Managing Taxable Income Levels for Cash Savings

June 2018 | Article

Everyone has a general curiosity about what their taxable income will be. Will it be higher or lower than last year? And, then there’s the natural follow-up question, will I owe more tax?

But, with the passage of the Tax Cuts and Jobs Act last December, that general curiosity, for many individual taxpayers, should turn to more of a “need to know” item. Why? The new tax reform legislation made some changes that, if handled properly, will provide an opportunity to save, or defer, taxes, creating positive cash flow through the management of taxable income levels.

For example, Individual A, an independent health care consultant, is married and files a joint return. Based on last year’s return, Individual A anticipates the consulting business to be a little better, netting $450,000 for 2018. After allowable deductions, estimated taxable income would be $420,000. Based on that taxable income level and using the new 2018 tax brackets and rates, but assuming no other benefits from changes included in the tax reform legislation, Individual A will pay a little over $98,000 in federal tax, with the highest rate of tax being 35 percent. However, if Individual A did some planning and actively managed his taxable income level, things could pan out much better for Individual A.

New Internal Revenue Code section 199A provides a potential 20 percent deduction for small business owners like Individual A. The only problem is that Individual A’s consulting business may be considered a professional health service entity, which would be excluded from receiving the full benefits of section 199A. However, if Individual A could reduce his taxable income, Individual A could qualify for the section 199A deduction, even if only in part.

The 20 percent qualified business income deduction under section 199A is allowed on a taxpayer’s qualified business income, without limitation, when taxable income on a joint return is under $315,000 ($157,500 for other taxpayers). If taxable income is over $315,000, then a phase out of the 20 percent deduction can apply over the next $100,000 of taxable income. However, if taxable income exceeds $415,000 on a joint return, then there are various limitations that become fully effective and can further reduce or eliminate the deduction.

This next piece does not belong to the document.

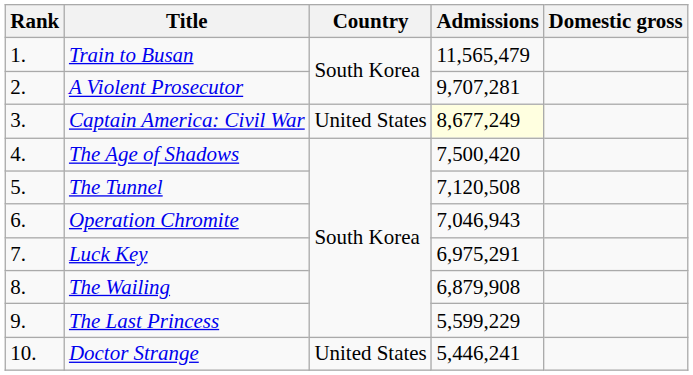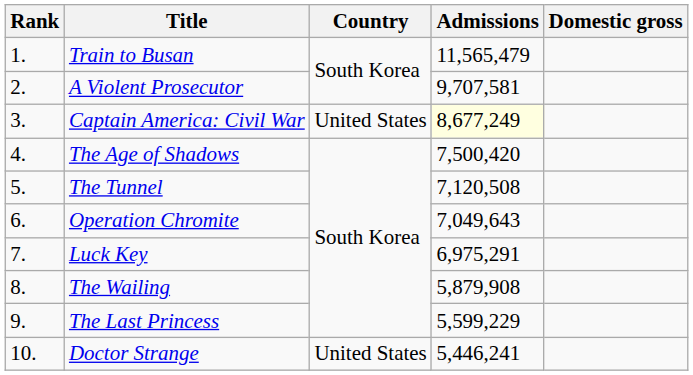A Violent Prosecutor | Admissions: 9,707,281 -> 9,707,581
Operation Chromite | Admissions: 7,046,943 -> 7,049,643
The Wailing | Admissions: 6,879,908 -> 5,879,908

Now, with all this information in hand, Individual A starts to consider his options for reducing 2018 taxable income. Individual A could:

  • purchase and depreciate needed equipment for his business
  • make year-end allowable supplies and other pre-payments
  • make a new or additional retirement plan payments, or many other similar payments that would reduce taxable income while benefitting his business operations.

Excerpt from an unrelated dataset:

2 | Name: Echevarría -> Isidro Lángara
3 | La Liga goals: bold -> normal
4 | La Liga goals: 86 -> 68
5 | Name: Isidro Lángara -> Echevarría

Through the above efforts, let’s assume Individual A reduces the 2018 taxable and business income by $70,000. As a result, using the new 2018 tax brackets and rates, as well as the benefits of 199A that resulted from Individual A’s ability to reduce taxable income, Individual A will pay approximately $65,000 in federal tax, with the highest tax rate being 32 percent. This creates a $33,000 reduction in tax to be paid for 2018. 

Some may point out that Individual A had to spend $70,000 to get the $33,000 reduction in tax. However, considering that it’s a 47 percent tax benefit even before any state income tax benefits are factored in, it’s not a bad trade off. And this way, Individual A still gets the direct benefit of the $70,000 spent.